These wind "speed" measuring devices are actually measuring the same mechanical forces as we feel on our sails. I understand the theoretical difference & factors as they relate to drag, but unless we are actually measuring the speed of the air molecules & comparing that to the forces they can exert, we can't really say a dense 20kt wind has more power than low density 20kt wind. Because the mechanical wind "speed" measuring device has already compensated for that.

Tell me I'm wrong & why!



You're (mostly) wrong. Think of typical wind meter that has cups that catch the wind. The cups are mounted on a center axis with little friction, so they will rotate at the speed of the wind, regardless of air density. The device measures the rotation speed, not the forces exerted on the cups. One wind meter I have even use bike speedometers for that, since those are cheap to get.

At a given wind speed and humidity, colder air is denser. More air molecules will hit the cups of the wind meter, so the force they hit with will be higher. But the cups won't rotate faster than the wind speed because they hit air molecules on their way back which slows them down. I'd guess that they actually move marginally slower than wind speed, which is compensated for in the calibration.

When sailing in moderate climates, the difference in air density between cold and warm air is barely noticeable, partly because cold weather sailing usually makes us quite a few pounds heavier from wearing thicker wet suits (and boots and gloves). Also, keep in mind that the kinetic energy is linear to density, but increases by the square of the wind speed. So a 20% difference in density is more similar to a 10% difference in wind speed (until you take into account apparent wind and board speed, at least).

**SUPPLIED ENTRIES**
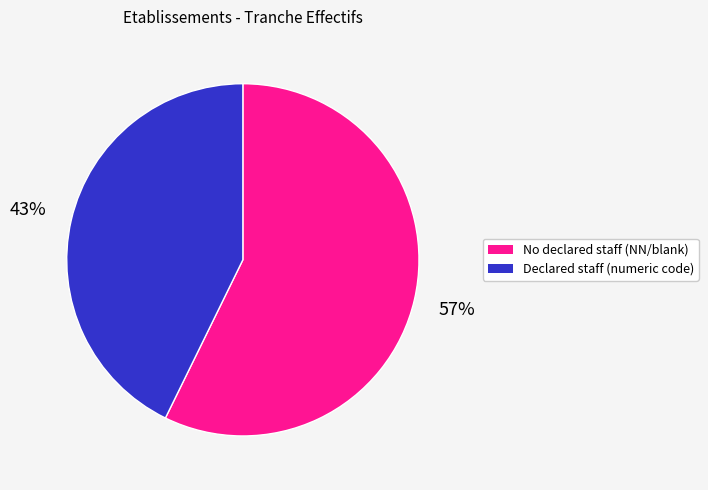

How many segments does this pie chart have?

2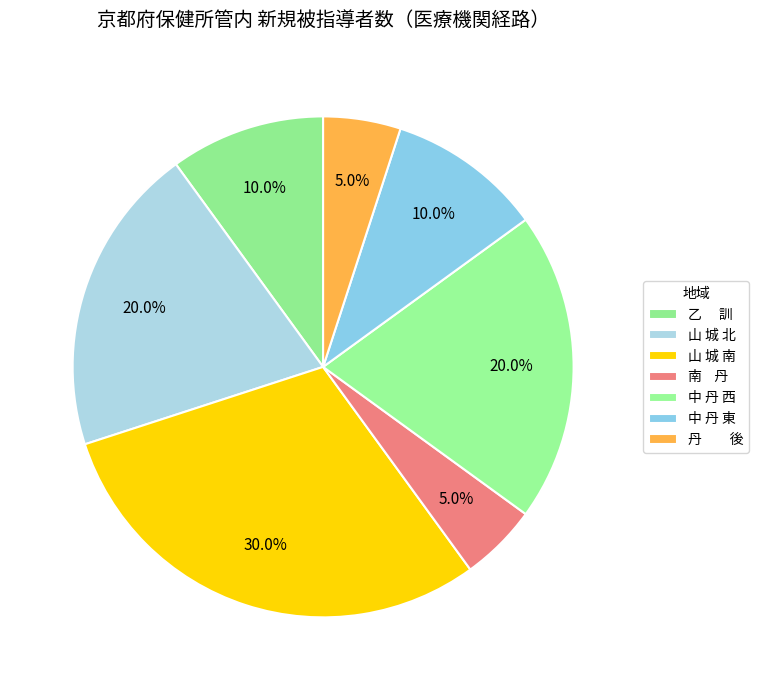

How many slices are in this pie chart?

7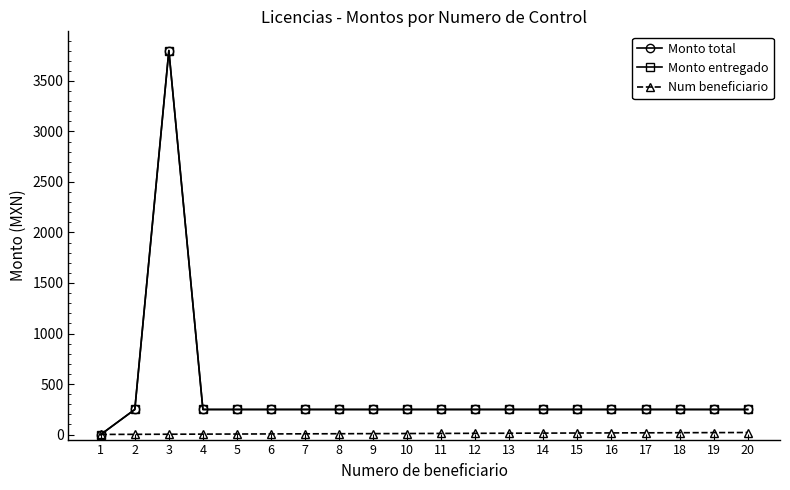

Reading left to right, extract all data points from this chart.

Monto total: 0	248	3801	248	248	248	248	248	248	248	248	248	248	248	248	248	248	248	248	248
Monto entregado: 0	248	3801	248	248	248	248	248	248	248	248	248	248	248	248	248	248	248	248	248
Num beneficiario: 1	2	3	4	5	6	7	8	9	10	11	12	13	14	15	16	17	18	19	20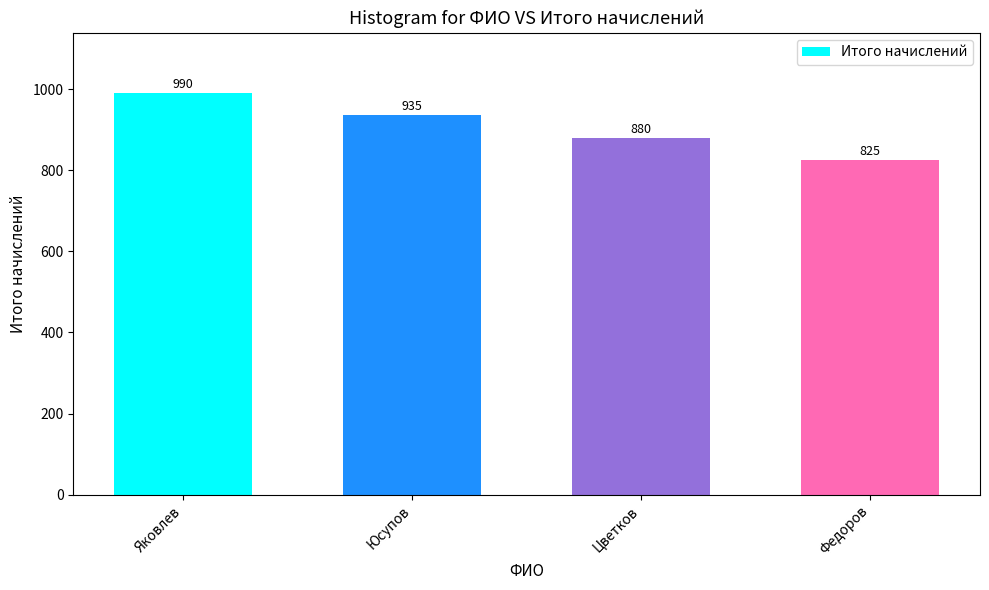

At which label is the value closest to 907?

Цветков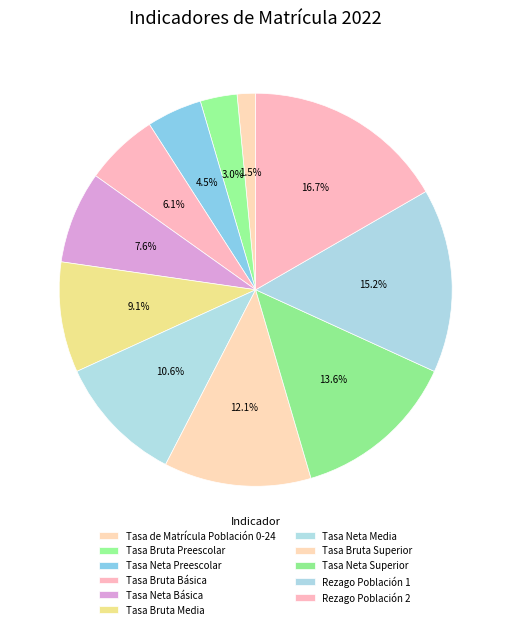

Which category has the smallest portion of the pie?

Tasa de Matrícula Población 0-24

**EXERCISE**
Condense the paragraph beginning "At a given wind speed and humidity" in the wind-meter discussion above into a short bulleted list that keeps its main points.

**EXERCISE ANSWER**
- At a given wind speed and humidity, colder air is denser.
- More air molecules strike the meter's cups, so they hit with greater force.
- The cups still do not rotate faster than the wind, because air molecules they hit on the way back slow them down.
- The writer guesses the cups move marginally slower than the wind, and calibration compensates for this.